— Ch. 1 · Medieval Origins And Hanseatic Rise —
Göttingen.
~7 min read · Ch. 1 of 6
The River Leine runs through a city that first appeared in documents as the village of Gutingi in 953 AD. Holy Roman Emperor Otto I granted property there to the Moritz monastery in Magdeburg during that same year. Archaeological evidence suggests people lived along the small stream called the Gote as early as the seventh century. A trading settlement formed at the river crossing west of the original village between 1150 and 1200 AD. Henry the Lion, Duke of Saxony and Bavaria, likely founded this new town on land shaped like a pentagon. The citizens gained rights to self-governance and protection for traders in a document from 1232. Duke Otto the Child restored these privileges after years of conflict with Welf lords. By 1351, Göttingen joined the Hanseatic League to access north-south trade routes connecting Lübeck and Frankfurt am Main. Textile production thrived when up to 3000 sheep and 1500 lambs provided wool for export to the Netherlands. The town became wealthy enough to build St. John's Church into a Gothic hall structure starting in the first half of the fourteenth century. Citizens destroyed the nearby fortress of Grona between 1323 and 1329 to secure their independence. In April 1387, townspeople stormed and demolished a fortress within city walls to force Duke Otto I to acknowledge their autonomy. The population grew as fortifications expanded to cover roughly one square kilometer by the late thirteenth century.
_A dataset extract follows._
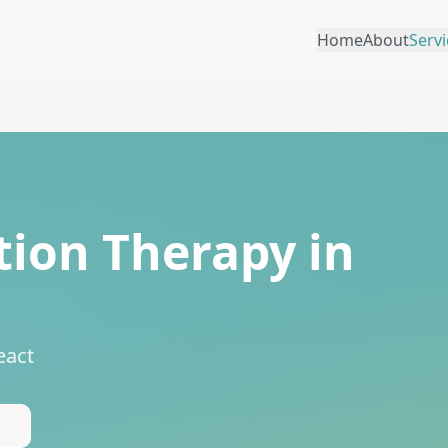
Home
About
Servi
ion Therapy in
eact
The University And Academic Legacy
George II Augustus founded the Georg-August-Universität in 1737 with its first classes beginning in 1737. The university became known as Georgia Augusta and eventually attracted more visitors than any other European institution during its early centuries. Seven professors protested against the absolute sovereignty of the kings of Hanover in 1837 and lost their positions. These seven men became famous as the Göttingen Seven despite losing their jobs. Carl Friedrich Gauss served as a professor here while developing his groundbreaking mathematical theories. Bernhard Riemann worked at the university before creating the geometry that bears his name today. David Hilbert taught mathematics there until his death in 1943 after establishing what is now called Hilbert's basis theorem. Max Planck won the Nobel Prize in Physics in 1918 for his work on quantum theory. Richard Adolf Zsigmondy received the Nobel Prize in Chemistry in 1925 for discovering colloidal gold solutions. Otto Hahn was awarded the Nobel Prize in Chemistry in 1944 for his discovery of nuclear fission. Max Born shared the Nobel Prize in Physics in 1954 for his fundamental research in quantum mechanics. Manfred Eigen won the Nobel Prize in Chemistry in 1967 for studying rapid chemical reactions. Thomas C. Südhof received the Nobel Prize in Physiology or Medicine in 2013 for discoveries about synaptic transmission. The Brothers Grimm studied law at this university before collecting German folktales. Heinrich Ewald held a professorship teaching theology and orientalist studies from 1803 to 1875. Wilhelm Eduard Weber conducted physics experiments alongside his brother-in-law Carl Friedrich Gauss. Karl Barth delivered his first professorial lectures here during the early twentieth century. Gerhard Schröder attended law school at Göttingen before becoming Chancellor of Germany.